Many states allow drivers to talk on a cell phone as long as they are using headphones or wireless headsets, so it’s not enough for an officer simply to see a driver holding a phone. He or she has to have some way to know that the driver was reading or writing a text, as opposed to using the phone for an allowable reason, like following driving directions, a service commonly available on modern handsets.

“One of the difficulties of enforcing this is being able to determine whether that person is texting or dialing a number,” said Don Baird, a lieutenant with the Tennessee Highway Patrol.

What that means, said Tim McCool, a trooper with the Kansas Highway Patrol, is that “we are going to have to see somebody” actually texting. The problem, McCool said, is that “when somebody is texting, they are not holding the phone up to their face.”

And Bill Kennedy, owner of the Topeka Driving School in Topeka, Kan., said that drivers are getting savvy to laws that regulate their text habits. Accordingly, he said, “They are just going to dip it down below the dashboard” and text out of sight.

Nicole Liberatore, a young driver in Knoxville, Tenn., said she didn’t think law enforcement could really stop drivers who wanted to text.

“How can they prove that you’re sending a text or dialing a number?” Liberatore asked. “All you have to do is hit the ‘end’ key and it will be gone by the time they pull you over.”

Enforcement: Enough bang for the buck?Actually, advocates said, it is possible to prove that a driver was texting even if officers never saw it. But it’s a laborious process, involving obtaining a subpoena for the driver’s cell phone records to pinpoint the time a message was sent or received.

Because penalties in most jurisdictions are relatively small — for example, the texting teenager who killed Charles Stoecker, 61, in a crash in White Hall, Md., in November 2007 was punished with a $410 fine — law enforcement agencies usually choose not to go through all that trouble.

Then there is the fact that in some states, texting is only what’s called a “secondary infraction,” meaning an officer can’t pull you over unless he or she spots you doing something else the law considers more dangerous, like not wearing a seat belt.

That means officers have to “take some time to converse with that person,” said Jessie Haden, a police officer in Columbia, Mo. Determining whether the driver was texting is a matter of honesty, Haden said — “we ask what was going on and see what we get for an answer.”
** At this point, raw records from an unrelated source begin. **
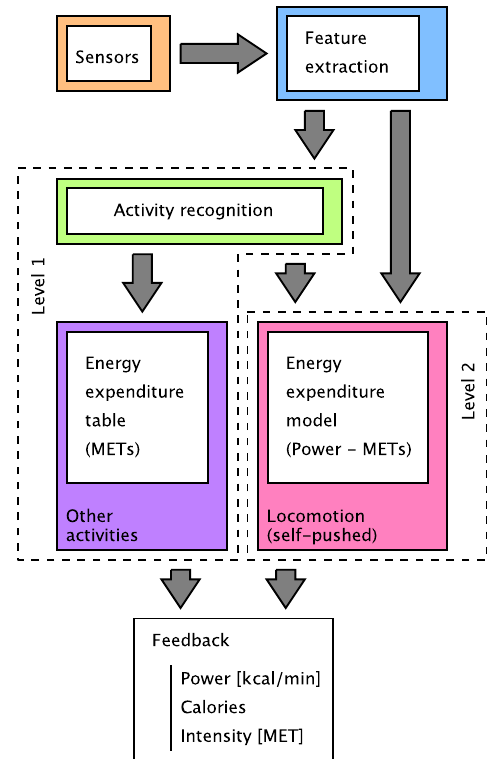
Figure 2. Block diagram of the ActiDote setup The ActiDote system implements two levels of data- driven modelling. The first level is a classification model that must recognize which type of activity is being done by the wheelchair user (green block in Figure 2). Hence, it is possible to use pre-defined tables of physical activity [1] to assess the actual energy expenditure of the user in near real-time. The second level is a regression model that is triggered only when locomotion takes place (see pink block in Figure 2), and must estimate the energy expenditure of the user from the information provided by some sensors installed on the wheelchair and/or worn by the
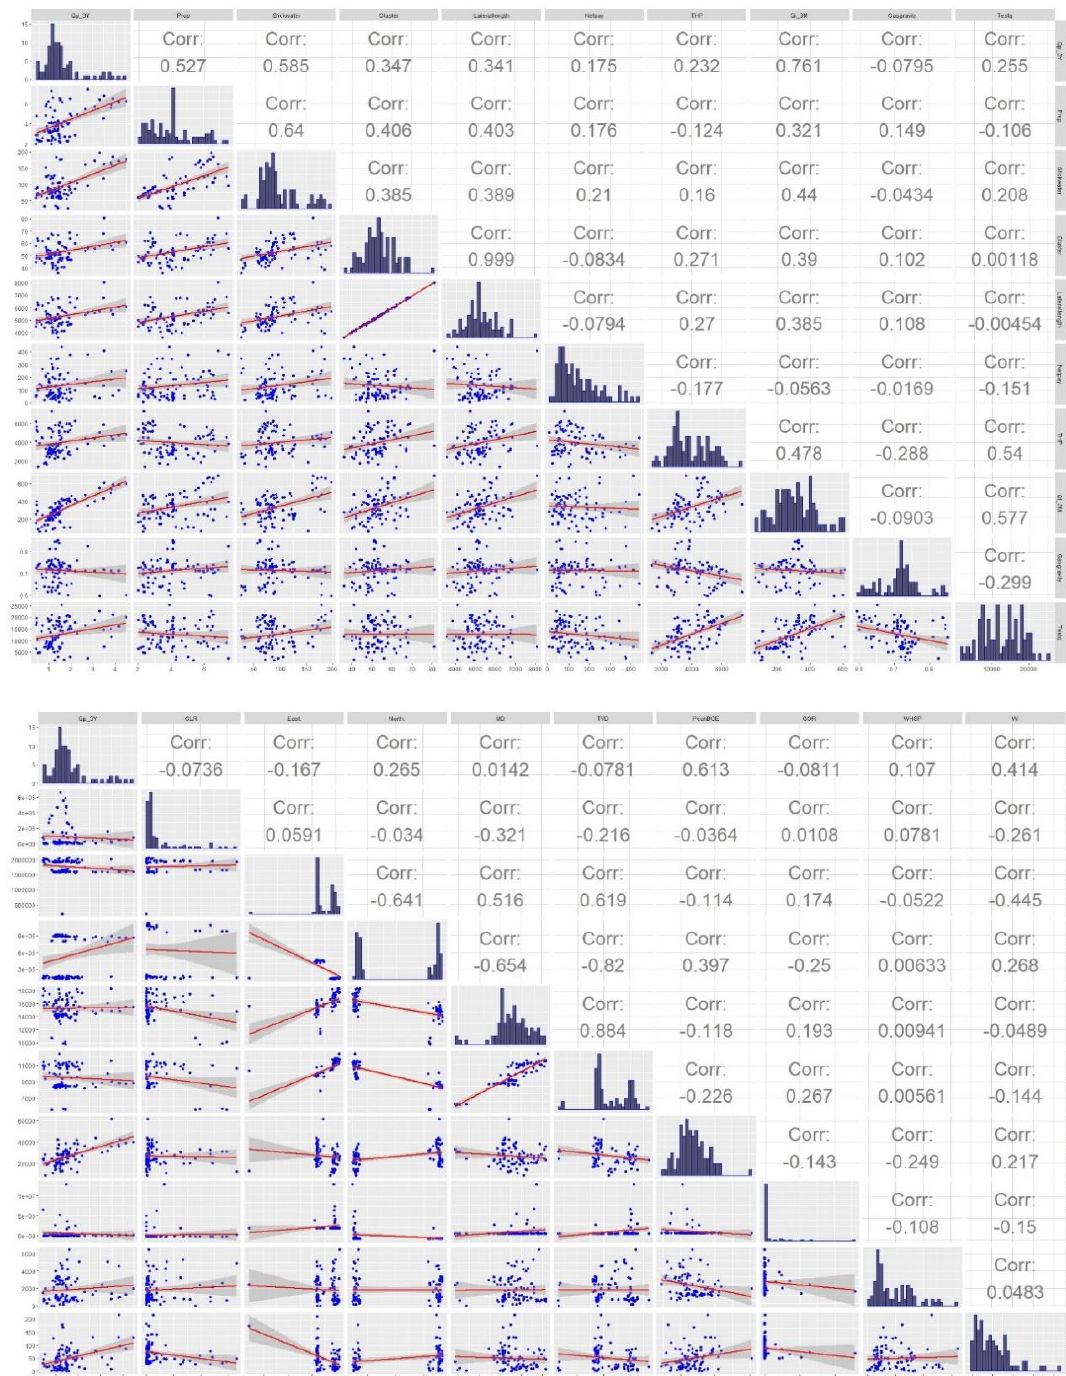
Figure 6. Pearson correlation matrix and distribution of data used in the datasets.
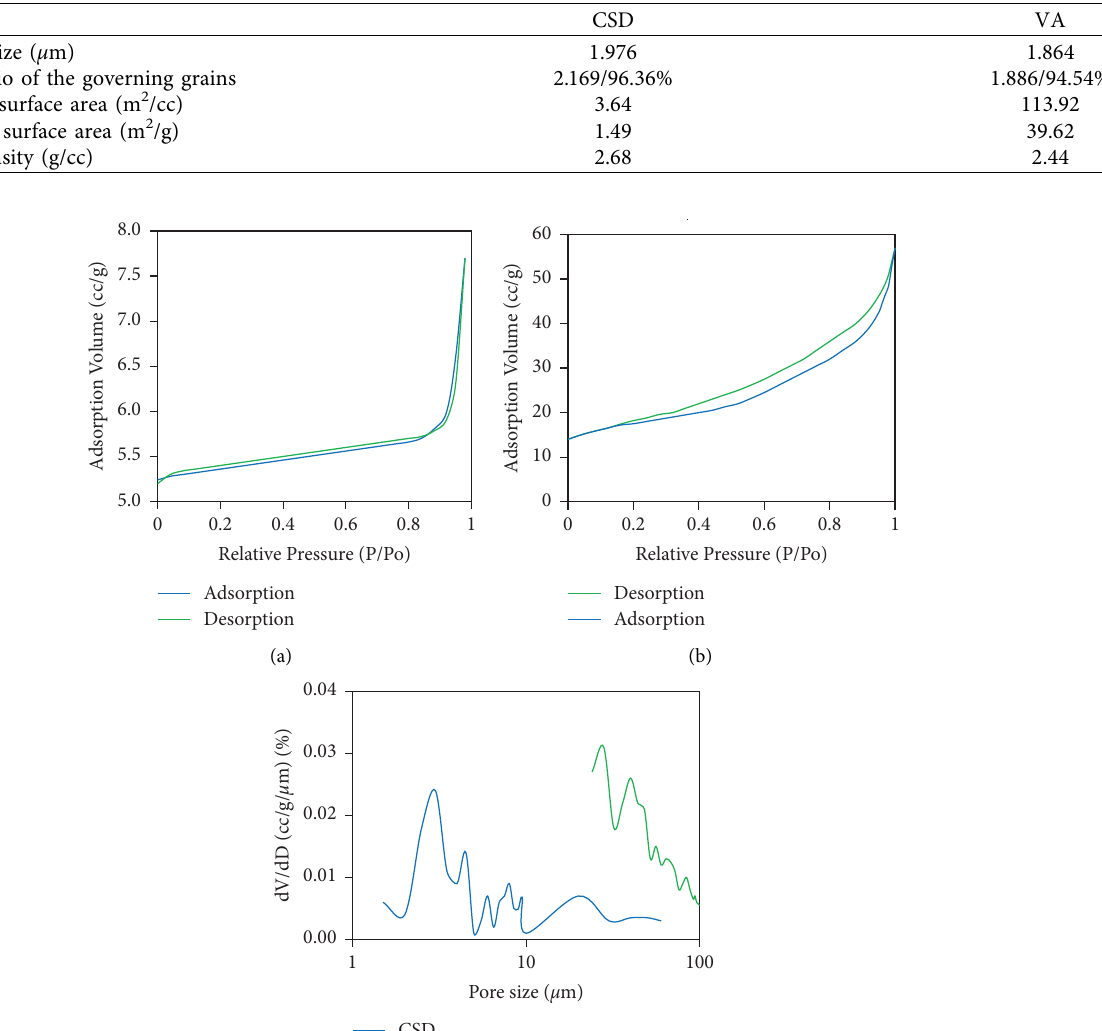
Table 5: Physical properties of CSD and VA.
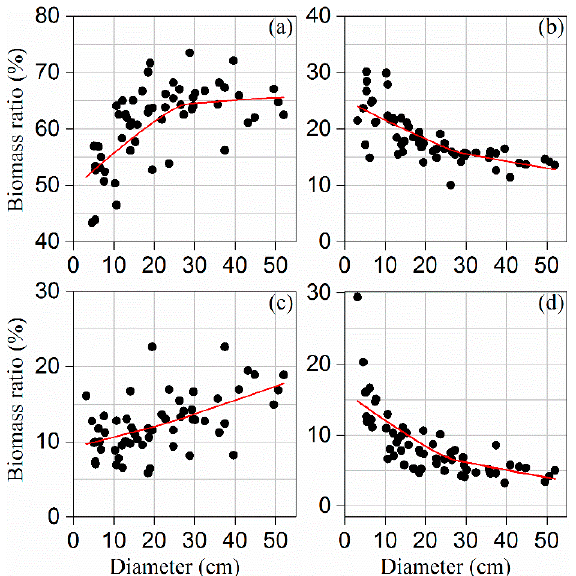
Figure 3. The fraction of aboveground biomass allocated in wood ( a ), bark ( b ), branch ( c ), and leaf ( d ) varied with dbh . Red solid lines are lowess smoothers.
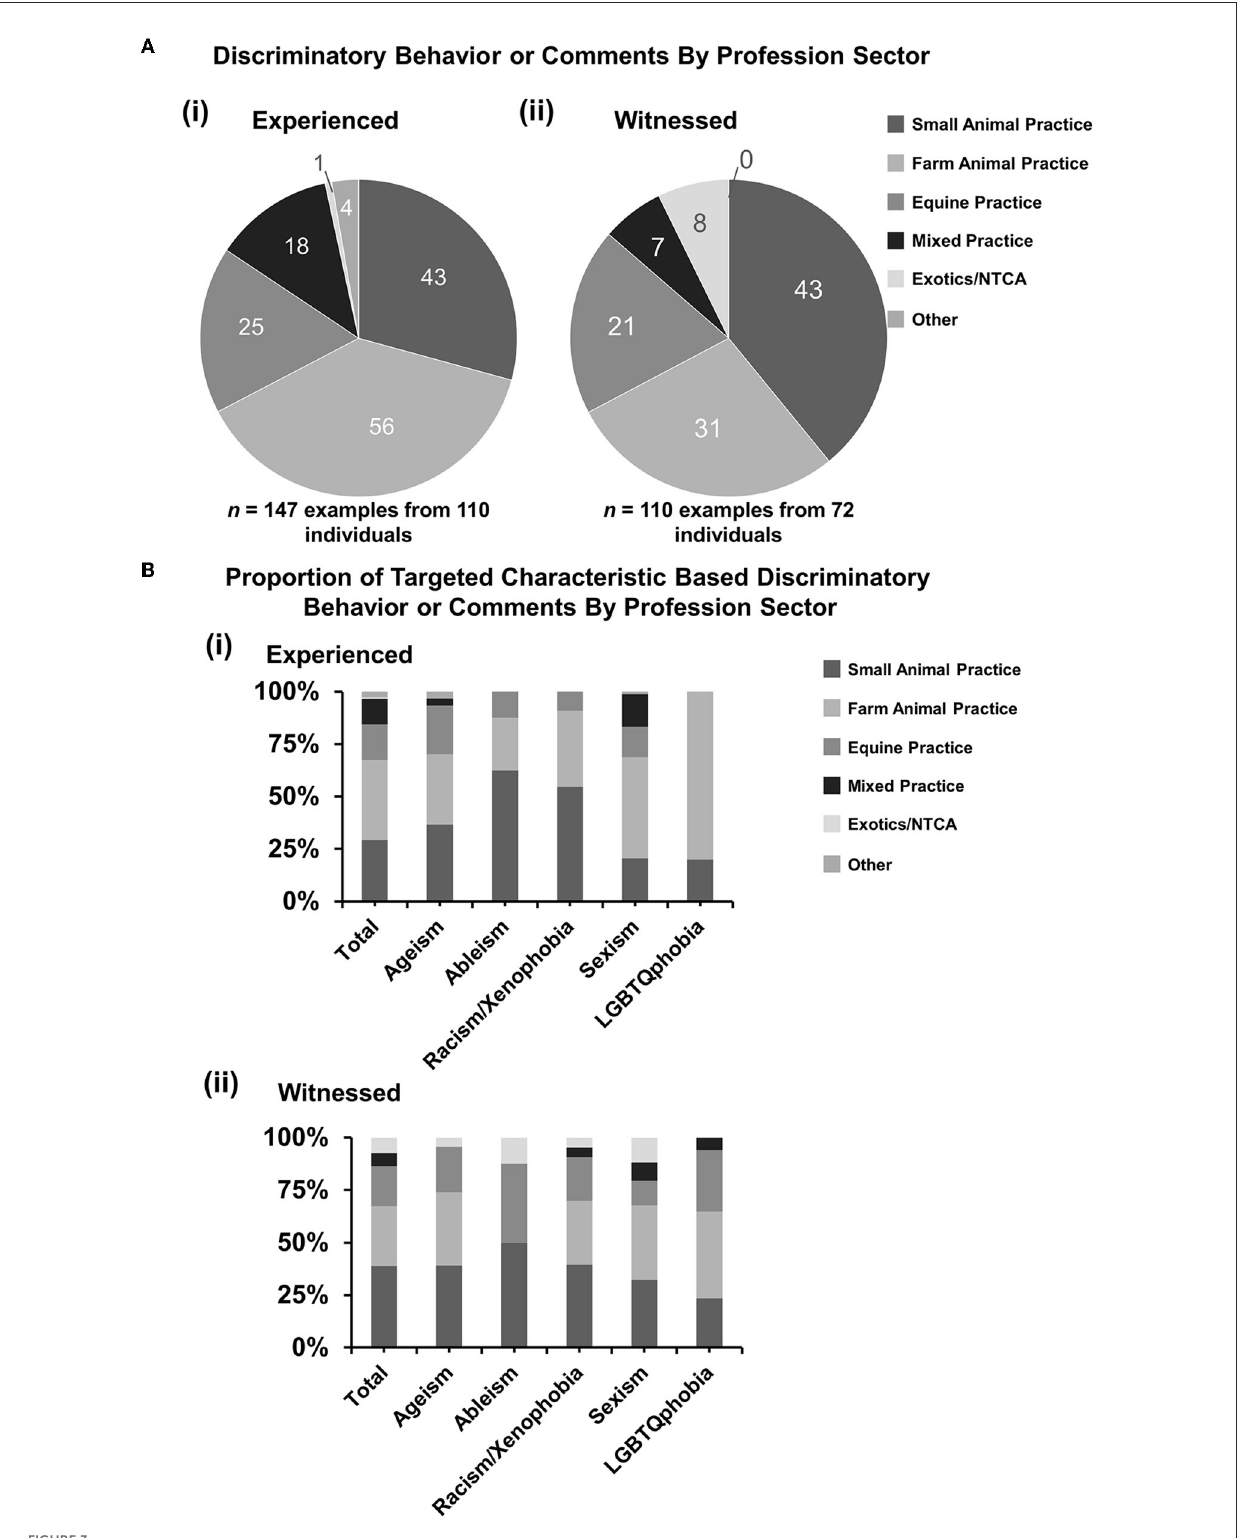
FIGURE3 Discriminatory behavior or comments experienced or witnessed by profession sector. Respondents who had responded “yes” or “not sure” were asked questions to select the profession sectors where clinical EMS was undertaken when the discrimination was experienced or witnessed: small animal practice, large animal practice (production animals), equine, mixed practice, exotics and non-traditional companion animals (NTCA), or other. Some respondents had experienced multiple incidents at different EMS placements. [ (A) i, ii] Pie charts demonstrating a number of selections under profession sector categories for (i) experienced ( n = 147 examples from 110 individuals) and (ii) witnessed ( n = 110 examples from 72 individuals) incidents. [ (B) i, ii] Percentage proportions of examples by discrimination types. Statistical significance was determined by Pearson’s chi-squared test of association between total proportions and matching proportions for each category. No statistically significant associations were identified. And 95% confidence intervals have been left off for figure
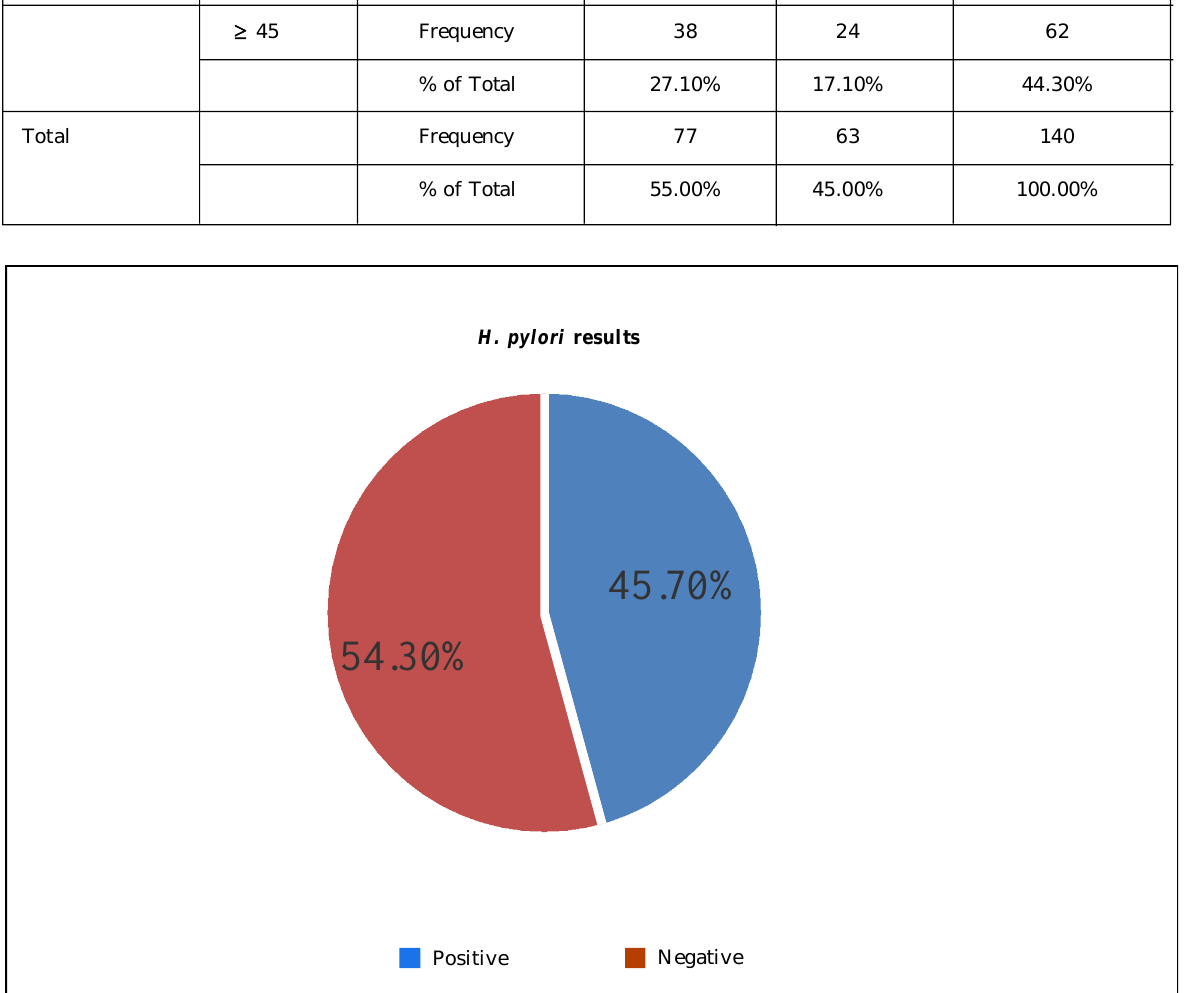
Figure 1: The prevalence of H. pylori in all individuals with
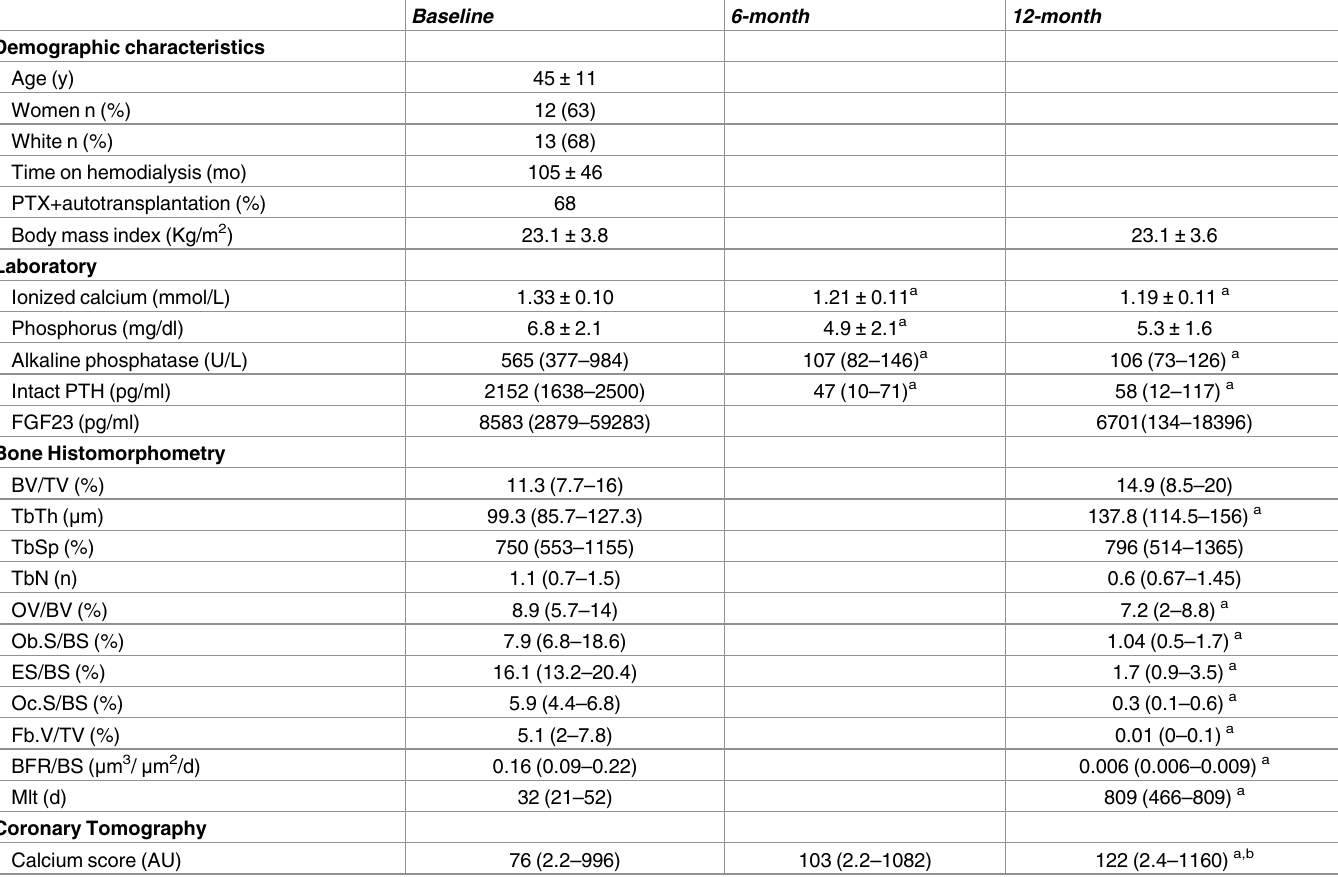
Table 1. Demographic, coronary tomography, laboratory and bone histomorphometry data of 19 patients.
The enforcement difficulties were why the Governors Highway Safety Association opposed texting bans until this week. But in the past year, said Vernon F. Betkey, the group’s chairman, attention to the problem has risen so sharply that the group decided that coordinated, widespread bans could finally have a deterrent effect.

While it still has concerns about enforcement, the GHSA switched sides this week because its members believe that “if every state passes a texting ban, it will send a message to the public that this dangerous practice is unacceptable,” Betkey said.

“We want to send the strongest message possible about texting behind the wheel,” he said. “It is dangerous and should not be tolerated.”